[Rows from a segmentation dataset]
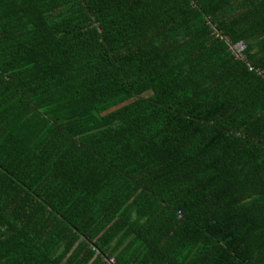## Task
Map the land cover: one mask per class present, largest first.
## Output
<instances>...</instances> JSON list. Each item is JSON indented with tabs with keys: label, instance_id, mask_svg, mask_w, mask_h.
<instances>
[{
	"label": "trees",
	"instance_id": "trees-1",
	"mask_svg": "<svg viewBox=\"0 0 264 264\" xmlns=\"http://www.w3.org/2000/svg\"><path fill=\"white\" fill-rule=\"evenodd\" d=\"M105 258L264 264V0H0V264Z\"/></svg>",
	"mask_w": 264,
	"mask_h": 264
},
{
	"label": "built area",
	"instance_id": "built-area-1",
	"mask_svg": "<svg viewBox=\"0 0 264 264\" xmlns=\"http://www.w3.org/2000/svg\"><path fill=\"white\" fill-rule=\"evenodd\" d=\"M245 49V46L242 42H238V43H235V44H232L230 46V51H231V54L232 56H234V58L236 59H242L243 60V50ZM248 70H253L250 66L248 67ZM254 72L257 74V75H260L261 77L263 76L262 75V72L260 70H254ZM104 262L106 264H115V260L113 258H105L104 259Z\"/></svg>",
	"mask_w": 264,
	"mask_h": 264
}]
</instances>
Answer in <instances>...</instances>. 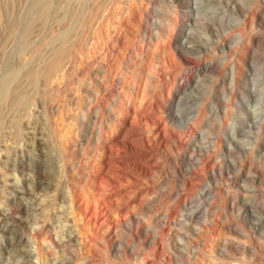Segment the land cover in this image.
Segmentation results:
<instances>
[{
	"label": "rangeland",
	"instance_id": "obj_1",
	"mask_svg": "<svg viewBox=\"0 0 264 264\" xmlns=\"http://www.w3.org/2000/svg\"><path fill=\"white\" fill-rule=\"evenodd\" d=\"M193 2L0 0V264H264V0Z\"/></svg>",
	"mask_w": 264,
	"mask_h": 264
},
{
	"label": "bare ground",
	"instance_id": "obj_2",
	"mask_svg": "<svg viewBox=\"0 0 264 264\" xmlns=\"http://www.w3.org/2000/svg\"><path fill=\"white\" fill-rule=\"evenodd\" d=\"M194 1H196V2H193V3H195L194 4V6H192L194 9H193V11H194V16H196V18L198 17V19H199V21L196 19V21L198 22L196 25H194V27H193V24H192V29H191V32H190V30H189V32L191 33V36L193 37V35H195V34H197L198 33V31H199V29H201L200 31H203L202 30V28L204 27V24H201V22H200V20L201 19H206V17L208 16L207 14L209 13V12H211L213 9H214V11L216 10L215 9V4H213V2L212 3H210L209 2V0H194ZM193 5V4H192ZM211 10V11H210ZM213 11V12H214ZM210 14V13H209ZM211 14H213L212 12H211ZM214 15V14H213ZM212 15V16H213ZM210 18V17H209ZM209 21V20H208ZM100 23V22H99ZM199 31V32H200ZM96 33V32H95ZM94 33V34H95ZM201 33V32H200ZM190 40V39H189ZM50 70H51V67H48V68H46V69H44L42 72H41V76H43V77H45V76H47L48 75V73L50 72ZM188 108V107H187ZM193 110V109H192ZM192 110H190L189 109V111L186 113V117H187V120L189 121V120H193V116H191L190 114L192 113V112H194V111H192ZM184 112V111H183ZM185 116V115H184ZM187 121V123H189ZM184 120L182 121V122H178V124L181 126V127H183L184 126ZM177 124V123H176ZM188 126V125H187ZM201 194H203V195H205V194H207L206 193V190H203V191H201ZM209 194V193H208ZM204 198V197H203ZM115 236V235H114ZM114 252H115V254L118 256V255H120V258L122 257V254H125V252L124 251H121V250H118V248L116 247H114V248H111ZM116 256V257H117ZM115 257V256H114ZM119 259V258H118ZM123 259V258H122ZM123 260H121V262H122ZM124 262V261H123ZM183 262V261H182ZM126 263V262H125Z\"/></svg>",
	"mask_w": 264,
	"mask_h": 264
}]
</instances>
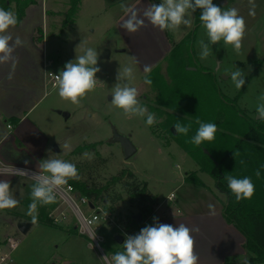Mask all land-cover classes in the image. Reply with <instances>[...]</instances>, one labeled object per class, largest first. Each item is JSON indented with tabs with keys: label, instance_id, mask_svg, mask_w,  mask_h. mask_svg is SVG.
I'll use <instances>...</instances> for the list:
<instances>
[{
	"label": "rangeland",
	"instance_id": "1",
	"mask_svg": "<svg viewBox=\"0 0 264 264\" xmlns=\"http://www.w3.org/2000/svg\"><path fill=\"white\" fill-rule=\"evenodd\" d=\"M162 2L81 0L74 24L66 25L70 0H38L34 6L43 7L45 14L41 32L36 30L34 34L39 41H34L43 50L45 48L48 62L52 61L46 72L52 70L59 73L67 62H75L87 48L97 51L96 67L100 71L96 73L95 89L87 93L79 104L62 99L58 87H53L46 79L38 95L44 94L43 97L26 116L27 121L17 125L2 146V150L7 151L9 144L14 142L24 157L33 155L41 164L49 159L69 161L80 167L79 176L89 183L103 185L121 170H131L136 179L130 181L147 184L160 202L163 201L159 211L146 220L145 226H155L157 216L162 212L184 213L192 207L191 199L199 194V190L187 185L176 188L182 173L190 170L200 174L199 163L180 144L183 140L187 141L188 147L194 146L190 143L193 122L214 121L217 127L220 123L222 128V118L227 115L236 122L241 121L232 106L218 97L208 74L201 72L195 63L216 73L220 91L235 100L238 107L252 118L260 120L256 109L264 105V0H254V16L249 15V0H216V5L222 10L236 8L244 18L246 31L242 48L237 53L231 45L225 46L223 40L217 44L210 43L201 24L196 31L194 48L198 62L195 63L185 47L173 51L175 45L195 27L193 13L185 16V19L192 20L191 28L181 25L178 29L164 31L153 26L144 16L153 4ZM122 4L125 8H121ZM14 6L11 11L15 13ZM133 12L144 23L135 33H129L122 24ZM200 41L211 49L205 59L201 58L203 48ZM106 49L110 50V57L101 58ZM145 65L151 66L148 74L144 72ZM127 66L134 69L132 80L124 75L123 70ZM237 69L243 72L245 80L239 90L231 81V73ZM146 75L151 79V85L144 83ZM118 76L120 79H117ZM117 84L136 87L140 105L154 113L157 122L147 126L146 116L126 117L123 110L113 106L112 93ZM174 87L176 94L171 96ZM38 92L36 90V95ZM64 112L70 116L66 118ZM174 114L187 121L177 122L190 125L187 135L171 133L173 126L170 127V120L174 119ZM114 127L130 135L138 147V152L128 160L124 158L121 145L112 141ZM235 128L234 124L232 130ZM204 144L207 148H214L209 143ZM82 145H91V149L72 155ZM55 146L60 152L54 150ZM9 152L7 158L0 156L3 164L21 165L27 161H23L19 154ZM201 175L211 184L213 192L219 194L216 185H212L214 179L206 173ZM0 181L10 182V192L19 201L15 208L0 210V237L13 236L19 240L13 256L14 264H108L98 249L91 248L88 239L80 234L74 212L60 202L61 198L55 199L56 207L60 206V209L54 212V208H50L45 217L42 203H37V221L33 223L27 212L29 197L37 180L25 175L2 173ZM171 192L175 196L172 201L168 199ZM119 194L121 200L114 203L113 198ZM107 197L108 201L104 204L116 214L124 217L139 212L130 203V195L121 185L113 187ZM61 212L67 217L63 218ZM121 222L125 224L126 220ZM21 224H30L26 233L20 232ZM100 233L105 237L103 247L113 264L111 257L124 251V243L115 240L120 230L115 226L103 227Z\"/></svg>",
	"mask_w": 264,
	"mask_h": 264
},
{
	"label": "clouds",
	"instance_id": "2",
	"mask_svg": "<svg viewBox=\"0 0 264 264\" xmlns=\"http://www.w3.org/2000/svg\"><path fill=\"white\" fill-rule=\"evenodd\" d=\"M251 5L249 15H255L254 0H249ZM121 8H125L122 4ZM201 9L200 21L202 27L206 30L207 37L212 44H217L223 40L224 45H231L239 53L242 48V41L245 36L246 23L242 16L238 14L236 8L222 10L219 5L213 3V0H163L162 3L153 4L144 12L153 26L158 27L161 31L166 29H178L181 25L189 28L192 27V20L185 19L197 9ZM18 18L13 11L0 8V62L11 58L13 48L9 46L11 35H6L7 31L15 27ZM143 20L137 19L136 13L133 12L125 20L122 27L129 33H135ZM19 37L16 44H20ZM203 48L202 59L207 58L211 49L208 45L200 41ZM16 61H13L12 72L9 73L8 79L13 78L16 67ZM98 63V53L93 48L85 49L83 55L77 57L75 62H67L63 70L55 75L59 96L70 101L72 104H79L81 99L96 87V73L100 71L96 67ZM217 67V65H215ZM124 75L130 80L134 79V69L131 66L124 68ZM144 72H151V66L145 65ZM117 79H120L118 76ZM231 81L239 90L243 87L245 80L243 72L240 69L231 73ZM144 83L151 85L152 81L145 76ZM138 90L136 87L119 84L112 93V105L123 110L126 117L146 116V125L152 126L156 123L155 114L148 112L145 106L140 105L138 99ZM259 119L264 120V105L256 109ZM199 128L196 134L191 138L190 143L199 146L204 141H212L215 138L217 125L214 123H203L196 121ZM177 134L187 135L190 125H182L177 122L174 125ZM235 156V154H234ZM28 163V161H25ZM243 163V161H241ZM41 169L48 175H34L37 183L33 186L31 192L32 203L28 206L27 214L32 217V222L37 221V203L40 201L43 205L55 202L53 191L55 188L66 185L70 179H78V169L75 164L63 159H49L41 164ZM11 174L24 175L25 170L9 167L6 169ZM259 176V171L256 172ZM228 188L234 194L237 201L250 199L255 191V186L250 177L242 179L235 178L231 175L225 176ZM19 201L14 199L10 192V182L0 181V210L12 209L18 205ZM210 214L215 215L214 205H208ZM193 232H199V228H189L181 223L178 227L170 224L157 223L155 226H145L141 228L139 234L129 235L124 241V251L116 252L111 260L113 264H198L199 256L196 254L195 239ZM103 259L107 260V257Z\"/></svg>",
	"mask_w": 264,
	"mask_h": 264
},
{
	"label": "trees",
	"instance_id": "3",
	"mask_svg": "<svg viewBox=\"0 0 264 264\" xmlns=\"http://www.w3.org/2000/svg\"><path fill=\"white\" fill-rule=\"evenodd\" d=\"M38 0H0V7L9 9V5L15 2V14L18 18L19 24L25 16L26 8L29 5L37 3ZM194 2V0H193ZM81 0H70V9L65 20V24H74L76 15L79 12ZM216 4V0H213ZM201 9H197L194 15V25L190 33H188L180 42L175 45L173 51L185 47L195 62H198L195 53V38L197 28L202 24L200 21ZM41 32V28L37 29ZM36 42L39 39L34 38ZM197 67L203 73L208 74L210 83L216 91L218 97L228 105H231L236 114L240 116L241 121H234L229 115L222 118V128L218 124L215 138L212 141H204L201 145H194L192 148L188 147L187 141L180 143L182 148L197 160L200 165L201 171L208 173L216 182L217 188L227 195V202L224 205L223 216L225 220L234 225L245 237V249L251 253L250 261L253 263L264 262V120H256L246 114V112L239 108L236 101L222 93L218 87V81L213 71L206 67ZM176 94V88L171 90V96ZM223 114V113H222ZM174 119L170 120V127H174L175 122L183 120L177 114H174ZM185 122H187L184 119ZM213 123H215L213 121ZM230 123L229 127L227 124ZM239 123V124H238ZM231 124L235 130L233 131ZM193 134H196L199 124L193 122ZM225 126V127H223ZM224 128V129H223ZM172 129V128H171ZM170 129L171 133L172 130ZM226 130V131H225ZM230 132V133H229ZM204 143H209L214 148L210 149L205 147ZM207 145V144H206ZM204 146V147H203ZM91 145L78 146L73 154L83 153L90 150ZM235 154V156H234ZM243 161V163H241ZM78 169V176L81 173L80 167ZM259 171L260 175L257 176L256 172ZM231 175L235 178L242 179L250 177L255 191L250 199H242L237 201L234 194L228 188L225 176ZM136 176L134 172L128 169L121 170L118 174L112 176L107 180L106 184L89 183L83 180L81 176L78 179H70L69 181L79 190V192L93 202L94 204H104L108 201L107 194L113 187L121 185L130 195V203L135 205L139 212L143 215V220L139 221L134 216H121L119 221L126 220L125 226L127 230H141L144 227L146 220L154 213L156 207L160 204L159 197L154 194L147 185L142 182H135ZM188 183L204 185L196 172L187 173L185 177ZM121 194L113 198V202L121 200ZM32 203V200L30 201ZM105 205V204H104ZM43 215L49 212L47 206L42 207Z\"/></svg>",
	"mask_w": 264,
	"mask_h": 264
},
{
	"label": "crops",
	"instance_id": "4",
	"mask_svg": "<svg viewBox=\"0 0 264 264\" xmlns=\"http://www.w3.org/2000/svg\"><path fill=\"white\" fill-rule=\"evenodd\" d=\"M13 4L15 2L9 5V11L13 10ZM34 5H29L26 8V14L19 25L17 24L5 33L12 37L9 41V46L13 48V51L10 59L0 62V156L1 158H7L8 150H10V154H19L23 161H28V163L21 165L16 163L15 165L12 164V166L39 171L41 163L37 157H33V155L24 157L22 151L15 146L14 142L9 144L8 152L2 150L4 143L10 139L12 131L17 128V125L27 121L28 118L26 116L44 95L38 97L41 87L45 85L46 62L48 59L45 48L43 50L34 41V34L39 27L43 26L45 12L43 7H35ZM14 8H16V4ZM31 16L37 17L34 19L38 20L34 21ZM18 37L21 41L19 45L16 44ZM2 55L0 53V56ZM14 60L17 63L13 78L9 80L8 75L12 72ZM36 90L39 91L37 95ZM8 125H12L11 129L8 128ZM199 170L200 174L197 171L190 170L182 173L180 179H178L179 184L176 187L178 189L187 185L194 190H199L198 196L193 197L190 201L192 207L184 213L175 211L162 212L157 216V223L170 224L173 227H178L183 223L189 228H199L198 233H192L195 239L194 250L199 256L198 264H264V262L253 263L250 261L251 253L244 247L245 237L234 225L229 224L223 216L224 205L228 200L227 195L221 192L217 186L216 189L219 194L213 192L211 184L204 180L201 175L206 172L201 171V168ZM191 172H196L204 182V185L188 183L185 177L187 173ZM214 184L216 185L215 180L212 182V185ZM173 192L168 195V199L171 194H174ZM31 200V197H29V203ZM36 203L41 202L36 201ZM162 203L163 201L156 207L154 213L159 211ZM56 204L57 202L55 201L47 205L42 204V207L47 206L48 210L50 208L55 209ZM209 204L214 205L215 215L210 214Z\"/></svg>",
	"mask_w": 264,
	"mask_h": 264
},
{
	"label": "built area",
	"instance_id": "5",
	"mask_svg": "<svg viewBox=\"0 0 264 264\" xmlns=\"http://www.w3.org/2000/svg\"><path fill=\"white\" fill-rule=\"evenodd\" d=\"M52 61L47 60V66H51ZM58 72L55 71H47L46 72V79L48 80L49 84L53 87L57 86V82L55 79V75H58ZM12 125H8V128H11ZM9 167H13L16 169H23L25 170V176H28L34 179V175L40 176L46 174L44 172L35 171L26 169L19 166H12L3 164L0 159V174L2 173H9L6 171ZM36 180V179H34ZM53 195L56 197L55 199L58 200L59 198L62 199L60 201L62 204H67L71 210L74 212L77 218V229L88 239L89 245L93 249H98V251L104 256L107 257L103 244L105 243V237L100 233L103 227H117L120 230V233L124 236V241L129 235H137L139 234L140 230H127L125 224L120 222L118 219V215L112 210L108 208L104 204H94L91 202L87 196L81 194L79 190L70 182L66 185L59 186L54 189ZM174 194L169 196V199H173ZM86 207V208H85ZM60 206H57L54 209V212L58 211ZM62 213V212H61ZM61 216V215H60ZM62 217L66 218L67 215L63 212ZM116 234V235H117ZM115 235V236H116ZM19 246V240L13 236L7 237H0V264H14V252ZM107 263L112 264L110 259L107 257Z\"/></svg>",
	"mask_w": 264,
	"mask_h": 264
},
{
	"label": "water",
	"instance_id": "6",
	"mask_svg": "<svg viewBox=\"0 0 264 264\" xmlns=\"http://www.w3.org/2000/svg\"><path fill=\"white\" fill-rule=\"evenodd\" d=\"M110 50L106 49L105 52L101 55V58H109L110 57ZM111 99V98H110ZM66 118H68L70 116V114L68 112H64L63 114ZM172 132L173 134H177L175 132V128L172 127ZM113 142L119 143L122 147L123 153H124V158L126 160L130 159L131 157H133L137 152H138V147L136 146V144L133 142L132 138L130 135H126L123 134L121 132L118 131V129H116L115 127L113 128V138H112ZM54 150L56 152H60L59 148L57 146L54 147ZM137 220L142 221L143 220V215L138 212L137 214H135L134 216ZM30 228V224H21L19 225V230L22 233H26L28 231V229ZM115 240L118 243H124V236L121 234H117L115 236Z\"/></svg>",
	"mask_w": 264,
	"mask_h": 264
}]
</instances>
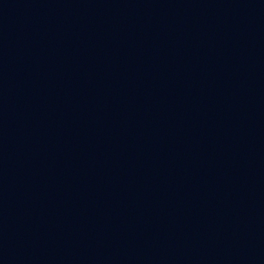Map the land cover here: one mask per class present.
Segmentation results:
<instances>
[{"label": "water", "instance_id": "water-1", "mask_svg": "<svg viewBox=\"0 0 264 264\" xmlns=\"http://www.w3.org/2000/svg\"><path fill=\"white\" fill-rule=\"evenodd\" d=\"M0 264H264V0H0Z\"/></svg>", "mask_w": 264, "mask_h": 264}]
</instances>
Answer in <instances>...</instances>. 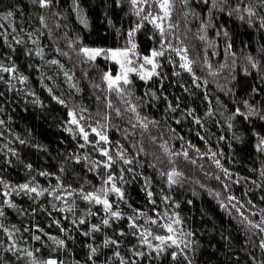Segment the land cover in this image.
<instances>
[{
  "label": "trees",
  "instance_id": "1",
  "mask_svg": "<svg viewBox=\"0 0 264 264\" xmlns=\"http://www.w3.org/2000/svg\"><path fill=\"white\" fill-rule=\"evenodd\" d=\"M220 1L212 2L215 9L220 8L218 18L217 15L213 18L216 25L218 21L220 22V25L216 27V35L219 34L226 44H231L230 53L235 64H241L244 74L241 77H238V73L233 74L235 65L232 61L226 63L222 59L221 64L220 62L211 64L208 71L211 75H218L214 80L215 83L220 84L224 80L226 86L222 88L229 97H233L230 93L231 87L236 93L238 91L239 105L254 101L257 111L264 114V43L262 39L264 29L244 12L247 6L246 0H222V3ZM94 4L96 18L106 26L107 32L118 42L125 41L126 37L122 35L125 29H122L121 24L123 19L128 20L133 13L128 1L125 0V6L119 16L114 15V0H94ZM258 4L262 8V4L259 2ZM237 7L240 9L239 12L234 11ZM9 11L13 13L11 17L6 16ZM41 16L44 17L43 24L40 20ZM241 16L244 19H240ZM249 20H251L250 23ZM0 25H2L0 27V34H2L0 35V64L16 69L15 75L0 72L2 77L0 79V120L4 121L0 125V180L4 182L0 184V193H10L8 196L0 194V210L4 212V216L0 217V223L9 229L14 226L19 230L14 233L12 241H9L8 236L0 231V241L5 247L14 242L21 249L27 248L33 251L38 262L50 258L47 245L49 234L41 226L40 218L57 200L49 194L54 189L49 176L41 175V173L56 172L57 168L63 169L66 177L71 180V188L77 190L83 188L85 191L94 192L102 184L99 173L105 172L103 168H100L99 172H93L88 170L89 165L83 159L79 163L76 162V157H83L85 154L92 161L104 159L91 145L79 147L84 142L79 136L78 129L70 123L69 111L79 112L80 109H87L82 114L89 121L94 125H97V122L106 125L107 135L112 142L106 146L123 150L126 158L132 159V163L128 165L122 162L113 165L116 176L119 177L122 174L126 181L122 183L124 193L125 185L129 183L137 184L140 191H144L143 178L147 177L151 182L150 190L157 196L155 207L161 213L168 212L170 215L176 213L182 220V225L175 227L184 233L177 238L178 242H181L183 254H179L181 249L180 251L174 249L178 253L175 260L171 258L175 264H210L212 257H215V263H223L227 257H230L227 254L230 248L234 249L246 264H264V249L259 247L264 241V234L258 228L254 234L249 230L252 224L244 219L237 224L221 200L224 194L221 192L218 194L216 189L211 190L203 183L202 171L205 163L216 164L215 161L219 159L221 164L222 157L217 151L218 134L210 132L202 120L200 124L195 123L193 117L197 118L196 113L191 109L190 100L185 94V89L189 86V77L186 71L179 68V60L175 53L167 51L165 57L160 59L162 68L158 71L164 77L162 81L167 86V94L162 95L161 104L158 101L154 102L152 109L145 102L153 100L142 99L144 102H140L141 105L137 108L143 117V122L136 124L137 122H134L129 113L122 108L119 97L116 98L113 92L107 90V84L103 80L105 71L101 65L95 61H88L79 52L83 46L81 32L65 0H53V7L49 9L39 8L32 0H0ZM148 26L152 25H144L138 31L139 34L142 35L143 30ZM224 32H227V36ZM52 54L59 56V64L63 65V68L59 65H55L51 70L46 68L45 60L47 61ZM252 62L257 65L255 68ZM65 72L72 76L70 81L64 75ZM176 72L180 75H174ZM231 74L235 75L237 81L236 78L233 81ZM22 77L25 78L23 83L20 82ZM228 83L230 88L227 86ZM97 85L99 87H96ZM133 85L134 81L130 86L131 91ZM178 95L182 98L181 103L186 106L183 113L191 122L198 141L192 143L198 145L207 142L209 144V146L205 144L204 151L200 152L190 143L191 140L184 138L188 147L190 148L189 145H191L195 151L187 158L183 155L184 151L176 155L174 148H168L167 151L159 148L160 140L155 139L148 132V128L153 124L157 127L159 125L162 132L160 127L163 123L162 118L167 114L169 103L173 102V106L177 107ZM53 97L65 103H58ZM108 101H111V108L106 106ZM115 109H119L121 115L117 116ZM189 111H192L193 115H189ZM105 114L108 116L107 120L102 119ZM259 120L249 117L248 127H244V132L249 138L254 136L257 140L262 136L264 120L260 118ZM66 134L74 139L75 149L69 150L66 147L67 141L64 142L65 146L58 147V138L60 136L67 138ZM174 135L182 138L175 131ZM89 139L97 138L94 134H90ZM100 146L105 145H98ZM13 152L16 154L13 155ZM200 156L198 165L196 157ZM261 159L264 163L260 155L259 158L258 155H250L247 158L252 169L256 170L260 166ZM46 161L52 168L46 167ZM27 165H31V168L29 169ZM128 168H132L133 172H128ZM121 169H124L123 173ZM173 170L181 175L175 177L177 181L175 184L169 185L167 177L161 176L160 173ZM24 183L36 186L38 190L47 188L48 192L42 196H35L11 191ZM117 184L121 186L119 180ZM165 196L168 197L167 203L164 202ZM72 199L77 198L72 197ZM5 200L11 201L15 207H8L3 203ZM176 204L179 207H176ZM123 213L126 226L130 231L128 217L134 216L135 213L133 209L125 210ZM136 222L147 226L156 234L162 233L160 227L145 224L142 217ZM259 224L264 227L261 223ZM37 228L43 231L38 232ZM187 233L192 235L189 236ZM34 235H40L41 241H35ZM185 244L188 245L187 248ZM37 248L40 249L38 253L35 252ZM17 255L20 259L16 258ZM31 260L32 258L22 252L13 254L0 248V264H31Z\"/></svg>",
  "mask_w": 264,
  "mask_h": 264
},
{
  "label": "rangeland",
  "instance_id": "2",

• TASK DETAILS: Return each line of the listing above that contains the string "water".

• PROBLEM SOLUTION:
	"label": "water",
[{"label": "water", "instance_id": "water-1", "mask_svg": "<svg viewBox=\"0 0 264 264\" xmlns=\"http://www.w3.org/2000/svg\"><path fill=\"white\" fill-rule=\"evenodd\" d=\"M0 264H264V0H0Z\"/></svg>", "mask_w": 264, "mask_h": 264}]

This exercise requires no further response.